## Quoted text
>> Begin

Respondents contend that, although Hudson Pointe, Inc. dedicated land to the Town for the purpose of maintaining the roads within the development, such dedication was subject to the restrictive covenants contained in HPHA’s Declaration. Thus, according to respondents, although petitioners’ political signs were located on Town property, HPHA maintained the authority to enforce its sign restriction on this public land. Generally, the process of dedication is “of the nature of a gift by a private owner to the public” …, and dedication requires, among other things, “absolute relinquishment to public use by the owner” …. Thus, a town may acquire a road in fee through dedication “when there has been a complete surrender to public use of the land by the owners, acceptance by the town, and some formal act [by public authorities] adopting the highway . . . coupled with a showing that the road was kept in repair or taken in charge by public authorities” (…see Highway Law § 171///).

>> End

## Material provided
>> Begin

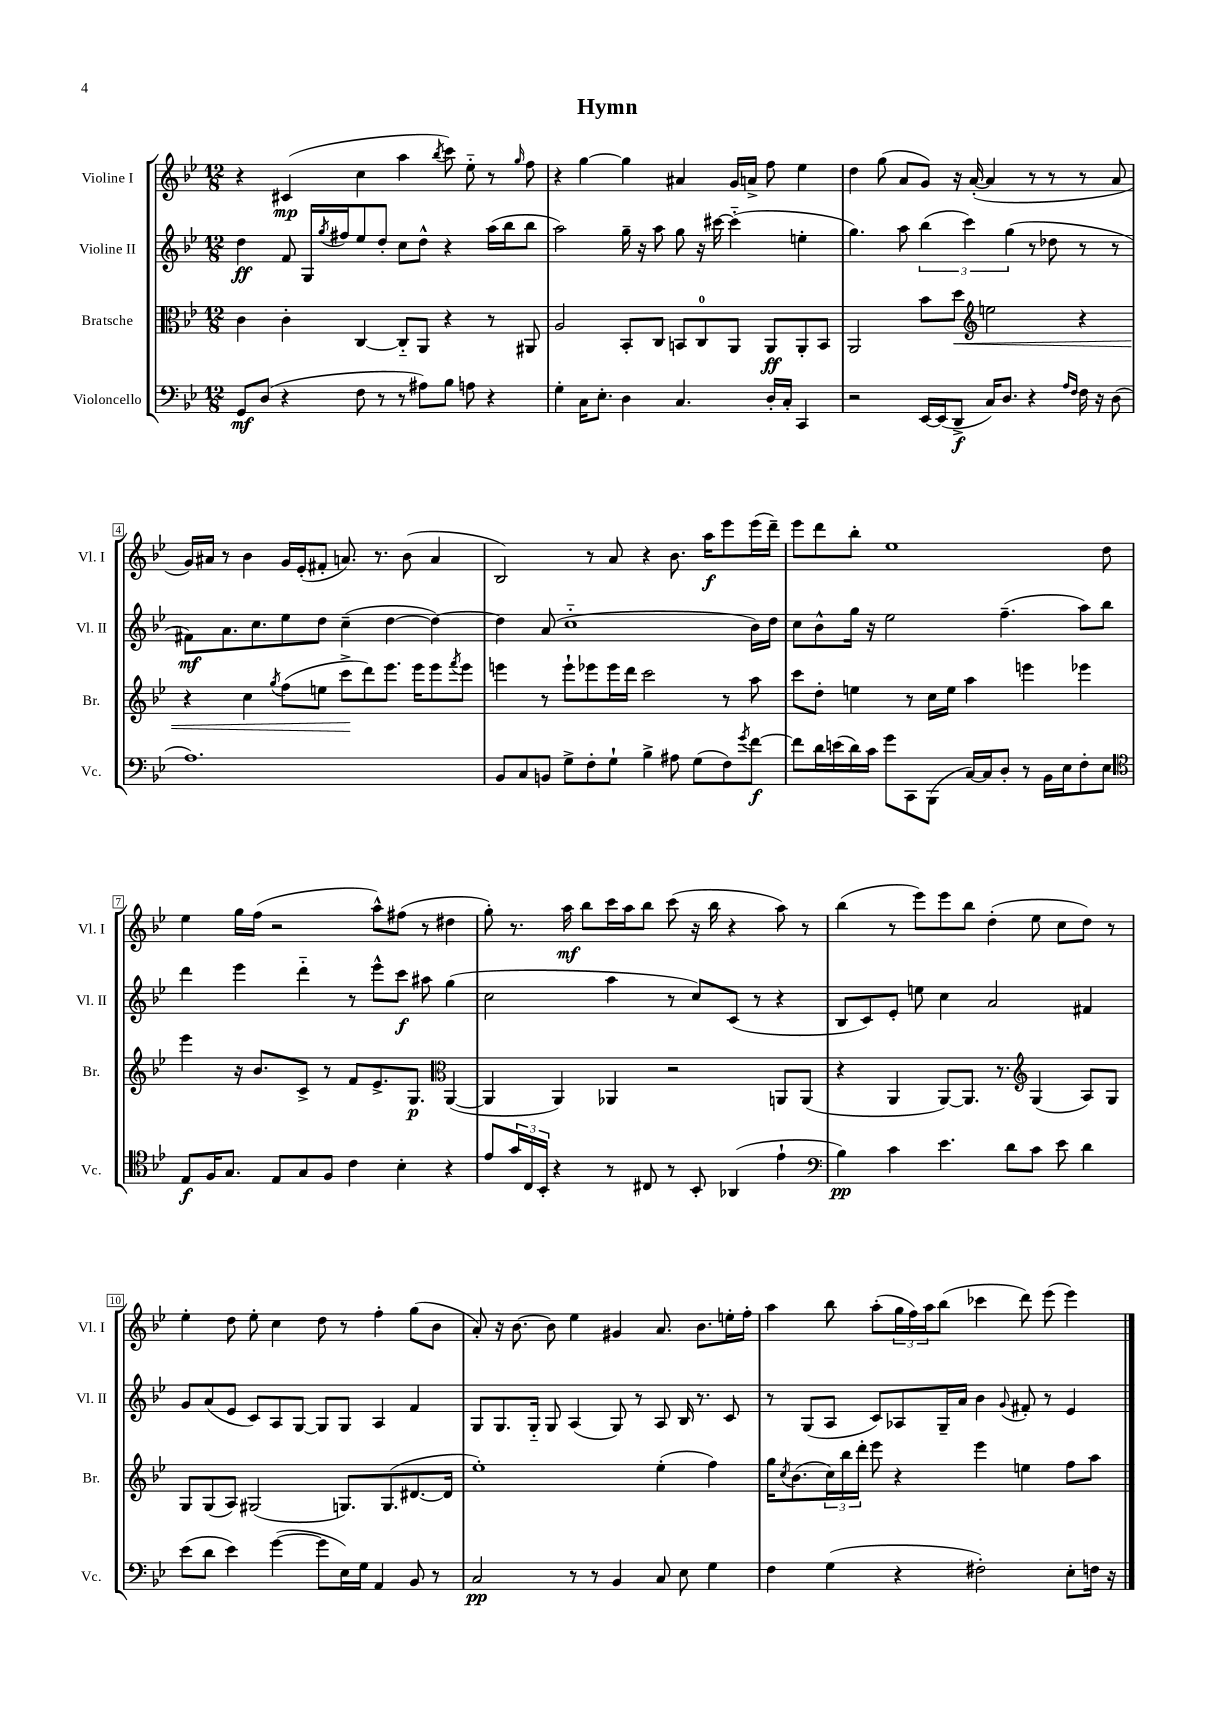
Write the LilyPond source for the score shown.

>> End

## Task to complete
Using the passage on land dedication, decide whether each statement below agrees with it. For each, answer yes or no and quote the words of the passage that decide it. 1. Respondents claim that the dedication of land to the Town was subject to the restrictive covenants in HPHA’s Declaration. 2. The petitioners’ political signs stood on land that HPHA owned. 3. Dedication requires the owner to give up the land only partly to public use.

## Solution for this problem
1. Yes: "such dedication was subject to the restrictive covenants contained in HPHA’s Declaration"
2. No: "petitioners’ political signs were located on Town property"
3. No: "absolute relinquishment to public use by the owner"